Thema des Tages

KRITIS-Dachgesetz: Deutschland bekommt einen Plan B

Gruppe von Stromleitungen
  • Kritische Infrastruktur wird besonders geschützt
  • Risikoanalyse und Schutzmaßnahmen verpflichtend
  • Sabotage und Terroranschläge erschweren

Spätestens seit dem tagelangen Stromausfall in Berlin ist klar: Die kritische Infrastruktur in Deutschland muss besser geschützt werden. Von der Strom- und Wasserversorgung über die Ernährung bis zum Zahlungsverkehr – es braucht einen Plan B bei Störungen und Ausfällen, egal ob sie auf Sabotage, Terroranschläge oder Naturkatastrophen zurückzuführen sind.
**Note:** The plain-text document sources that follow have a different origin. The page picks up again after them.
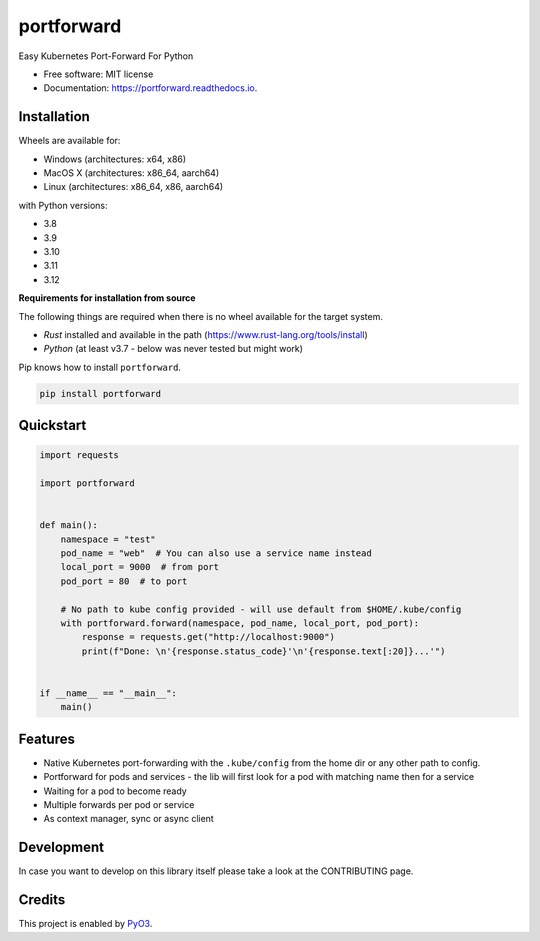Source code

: ===========
portforward
===========


.. image:: https://img.shields.io/pypi/v/portforward.svg
        :target: https://pypi.python.org/pypi/portforward

.. image:: https://img.shields.io/pypi/status/portforward.svg
        :target: https://pypi.python.org/pypi/portforward

.. image:: https://img.shields.io/pypi/dm/portforward
        :alt: PyPI - Downloads

.. image:: https://readthedocs.org/projects/portforward/badge/?version=latest
        :target: https://portforward.readthedocs.io/en/latest/?version=latest
        :alt: Documentation Status

.. image:: https://github.com/pytogo/portforward/actions/workflows/python-app.yml/badge.svg
        :target: https://github.com/pytogo/portforward/actions
        :alt: Build status



Easy Kubernetes Port-Forward For Python


* Free software: MIT license
* Documentation: https://portforward.readthedocs.io.


Installation
-----------------------------

Wheels are available for:

* Windows (architectures: x64, x86)
* MacOS X (architectures: x86_64, aarch64)
* Linux (architectures: x86_64, x86, aarch64)

with Python versions:

* 3.8
* 3.9
* 3.10
* 3.11
* 3.12

**Requirements for installation from source**

The following things are required when there is no wheel available for the target system.

* `Rust` installed and available in the path (https://www.rust-lang.org/tools/install)
* `Python` (at least v3.7 - below was never tested but might work)

Pip knows how to install ``portforward``.

.. code-block::

    pip install portforward


Quickstart
----------

.. code-block:: Python

    import requests

    import portforward


    def main():
        namespace = "test"
        pod_name = "web"  # You can also use a service name instead
        local_port = 9000  # from port
        pod_port = 80  # to port

        # No path to kube config provided - will use default from $HOME/.kube/config
        with portforward.forward(namespace, pod_name, local_port, pod_port):
            response = requests.get("http://localhost:9000")
            print(f"Done: \n'{response.status_code}'\n'{response.text[:20]}...'")


    if __name__ == "__main__":
        main()


Features
--------

* Native Kubernetes port-forwarding with the ``.kube/config`` from the home dir
  or any other path to config.
* Portforward for pods and services - the lib will first look for a pod with matching name then for
  a service
* Waiting for a pod to become ready
* Multiple forwards per pod or service
* As context manager, sync or async client


Development
-----------

In case you want to develop on this library itself please take a look at the CONTRIBUTING page.

Credits
-------

This project is enabled by PyO3_.

.. _PyO3: https://pyo3.rs
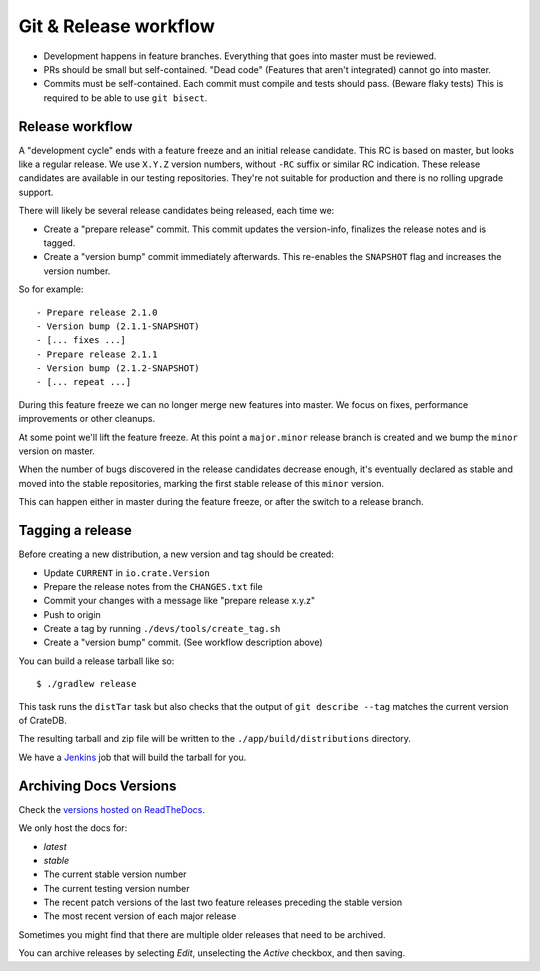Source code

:======================
Git & Release workflow
======================

- Development happens in feature branches. Everything that goes into master
  must be reviewed.

- PRs should be small but self-contained. "Dead code" (Features that aren't
  integrated) cannot go into master.

- Commits must be self-contained. Each commit must compile and tests should
  pass. (Beware flaky tests)
  This is required to be able to use ``git bisect``.

Release workflow
================


A "development cycle" ends with a feature freeze and an initial release
candidate. This RC is based on master, but looks like a regular release. We use
``X.Y.Z`` version numbers, without ``-RC`` suffix or similar RC indication.
These release candidates are available in our testing repositories. They're not
suitable for production and there is no rolling upgrade support.

There will likely be several release candidates being released, each time we:

- Create a "prepare release" commit. This commit updates the version-info,
  finalizes the release notes and is tagged.
- Create a "version bump" commit immediately afterwards. This re-enables the
  ``SNAPSHOT`` flag and increases the version number.

So for example::

    - Prepare release 2.1.0
    - Version bump (2.1.1-SNAPSHOT)
    - [... fixes ...]
    - Prepare release 2.1.1
    - Version bump (2.1.2-SNAPSHOT)
    - [... repeat ...]

During this feature freeze we can no longer merge new features into master. We
focus on fixes, performance improvements or other cleanups.


At some point we'll lift the feature freeze. At this point a ``major.minor``
release branch is created and we bump the ``minor`` version on master.


When the number of bugs discovered in the release candidates decrease enough,
it's eventually declared as stable and moved into the stable repositories,
marking the first stable release of this ``minor`` version.

This can happen either in master during the feature freeze, or after the switch
to a release branch.


Tagging a release
=================

Before creating a new distribution, a new version and tag should be created:

- Update ``CURRENT`` in ``io.crate.Version``

- Prepare the release notes from the ``CHANGES.txt`` file

- Commit your changes with a message like "prepare release x.y.z"

- Push to origin

- Create a tag by running ``./devs/tools/create_tag.sh``

- Create a "version bump" commit. (See workflow description above)

You can build a release tarball like so::

    $ ./gradlew release

This task runs the ``distTar`` task but also checks that the output of ``git
describe --tag`` matches the current version of CrateDB.

The resulting tarball and zip file will be written to the
``./app/build/distributions`` directory.


We have a Jenkins_ job that will build the tarball for you.

Archiving Docs Versions
=======================

Check the `versions hosted on ReadTheDocs`_.

We only host the docs for:

- `latest`
- `stable`
- The current stable version number
- The current testing version number
- The recent patch versions of the last two feature releases preceding the
  stable version
- The most recent version of each major release

Sometimes you might find that there are multiple older releases that need to be
archived.

You can archive releases by selecting *Edit*, unselecting the *Active*
checkbox, and then saving.

.. _Jenkins: http://jenkins-ci.org/
.. _versions hosted on ReadTheDocs: https://readthedocs.org/projects/crate-dbal/versions/
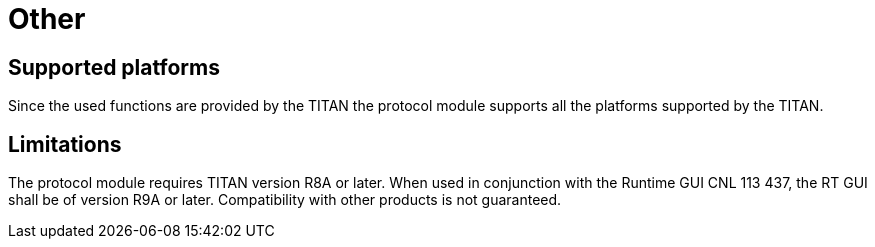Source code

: = Other

== Supported platforms

Since the used functions are provided by the TITAN the protocol module supports all the platforms supported by the TITAN.

== Limitations

The protocol module requires TITAN version R8A or later. When used in conjunction with the Runtime GUI CNL 113 437, the RT GUI shall be of version R9A or later. Compatibility with other products is not guaranteed.
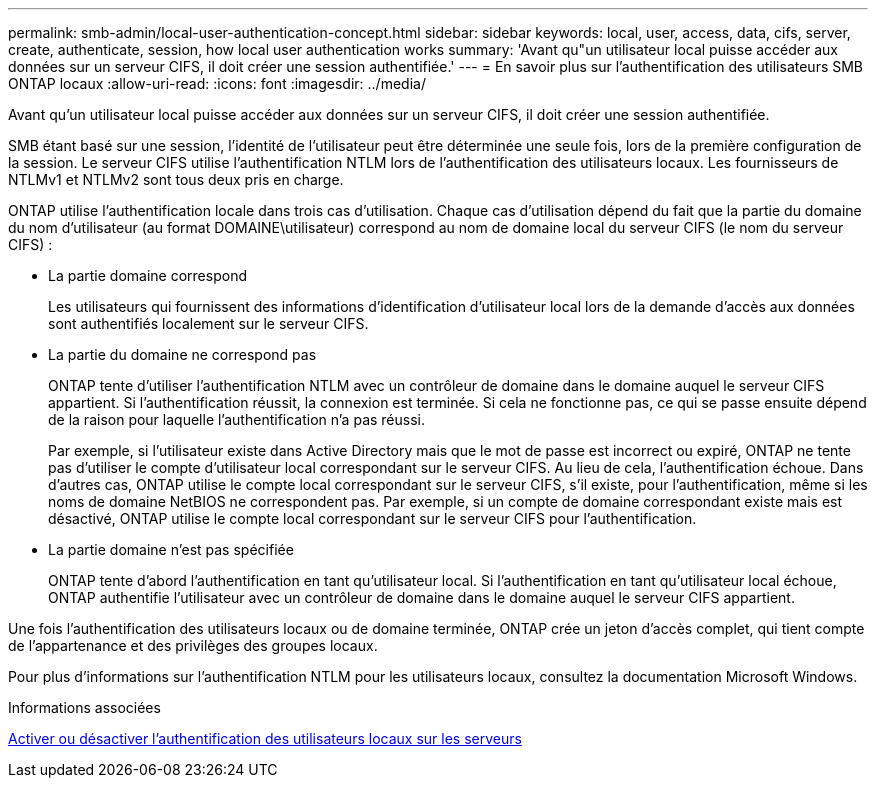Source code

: ---
permalink: smb-admin/local-user-authentication-concept.html 
sidebar: sidebar 
keywords: local, user, access, data, cifs, server, create, authenticate, session, how local user authentication works 
summary: 'Avant qu"un utilisateur local puisse accéder aux données sur un serveur CIFS, il doit créer une session authentifiée.' 
---
= En savoir plus sur l'authentification des utilisateurs SMB ONTAP locaux
:allow-uri-read: 
:icons: font
:imagesdir: ../media/


[role="lead"]
Avant qu'un utilisateur local puisse accéder aux données sur un serveur CIFS, il doit créer une session authentifiée.

SMB étant basé sur une session, l'identité de l'utilisateur peut être déterminée une seule fois, lors de la première configuration de la session. Le serveur CIFS utilise l'authentification NTLM lors de l'authentification des utilisateurs locaux. Les fournisseurs de NTLMv1 et NTLMv2 sont tous deux pris en charge.

ONTAP utilise l'authentification locale dans trois cas d'utilisation. Chaque cas d'utilisation dépend du fait que la partie du domaine du nom d'utilisateur (au format DOMAINE\utilisateur) correspond au nom de domaine local du serveur CIFS (le nom du serveur CIFS) :

* La partie domaine correspond
+
Les utilisateurs qui fournissent des informations d'identification d'utilisateur local lors de la demande d'accès aux données sont authentifiés localement sur le serveur CIFS.

* La partie du domaine ne correspond pas
+
ONTAP tente d'utiliser l'authentification NTLM avec un contrôleur de domaine dans le domaine auquel le serveur CIFS appartient. Si l'authentification réussit, la connexion est terminée. Si cela ne fonctionne pas, ce qui se passe ensuite dépend de la raison pour laquelle l'authentification n'a pas réussi.

+
Par exemple, si l'utilisateur existe dans Active Directory mais que le mot de passe est incorrect ou expiré, ONTAP ne tente pas d'utiliser le compte d'utilisateur local correspondant sur le serveur CIFS. Au lieu de cela, l'authentification échoue. Dans d'autres cas, ONTAP utilise le compte local correspondant sur le serveur CIFS, s'il existe, pour l'authentification, même si les noms de domaine NetBIOS ne correspondent pas. Par exemple, si un compte de domaine correspondant existe mais est désactivé, ONTAP utilise le compte local correspondant sur le serveur CIFS pour l'authentification.

* La partie domaine n'est pas spécifiée
+
ONTAP tente d'abord l'authentification en tant qu'utilisateur local. Si l'authentification en tant qu'utilisateur local échoue, ONTAP authentifie l'utilisateur avec un contrôleur de domaine dans le domaine auquel le serveur CIFS appartient.



Une fois l'authentification des utilisateurs locaux ou de domaine terminée, ONTAP crée un jeton d'accès complet, qui tient compte de l'appartenance et des privilèges des groupes locaux.

Pour plus d'informations sur l'authentification NTLM pour les utilisateurs locaux, consultez la documentation Microsoft Windows.

.Informations associées
xref:enable-disable-local-user-authentication-task.adoc[Activer ou désactiver l'authentification des utilisateurs locaux sur les serveurs]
Die unionsgeführte Koalition trifft nun mit dem sogenannten KRITIS-Dachgesetz Vorsorge.

Was zählt zur kritischen Infrastruktur?

Die kritische Infrastruktur umfasst alle Einrichtungen, die das Gemeinwesen am Laufen halten. Dazu gehören beispielsweise Stromleitungen und Wasserrohre, Krankenhäuser und Lebensmittelgeschäfte, Banken und Telekommunikation. Nur wenn sie intakt sind, können Verwaltung und Wirtschaft funktionieren, können die Menschen ihrem Alltag nachgehen. Wie wichtig es ist, dass die Basiseinrichtungen des täglichen Lebens funktionieren, zeigt sich immer wieder – etwa während der Corona-Pandemie, bei einem Hochwasser oder eben bei einem Stromausfall. 

Als kritisch gilt eine Anlage laut Gesetz dann, wenn die Versorgung von mehr als 500.000 Menschen davon abhängt.

Welche Schutzmaßnahmen sind vorgesehen?

Betreiber kritischer Anlagen in Sektoren wie Energie, Verkehr oder Wasser müssen sich registrieren lassen, damit man im Notfall auf sie zurückgreifen kann. Sie werden verpflichtet, Risikoanalysen vorzunehmen, um Gefährdungspotenzial und Schwachstellen aufzudecken. Zum Schutz ihrer Anlagen müssen sie sogenannte Resilienzpläne ausarbeiten. Das heißt, sie müssen darlegen, welche Schutzmaßnahmen sie ergreifen wollen, zum Beispiel Zäune bauen oder Alarmanlagen installieren, Stromgeneratoren anschaffen oder Vorräte an schwer lieferbaren Materialien aufbauen. 

Schwere Störfälle müssen die Betreiber kritischer Anlagen dem Bundesamt für Beövlkerungsschutz und Katastrophenhilfe (BBK) melden. Das BBK selbst wird künftig Lagebilder der kritischen Infrastruktur erstellen. Auch die Bundesländer können kritische Anlagen identifizieren.

Gibt es zusätzlichen Schutz vor Terror und Sabotage?

Es hat sich gezeigt, dass Terroristen und Saboteuren hierzulande leichtes Spiel haben. Denn die Schwachstellen der Infrastruktur werden ihnen auf dem Silbertablett präsentiert. So finden sich Baupläne von Stromnetzen oder Gleisanlagen oft im Netz, weil Transparenz für Demokratien ein hohes Gut ist. Betreiber wurden oft zur Offenlegung verpflichtet. 

Auch hier schafft das KRITIS-Dachgesetz von CDU/CSU und SPD Abhilfe. Sicherheit bekommt Vorrang vor Transparenz.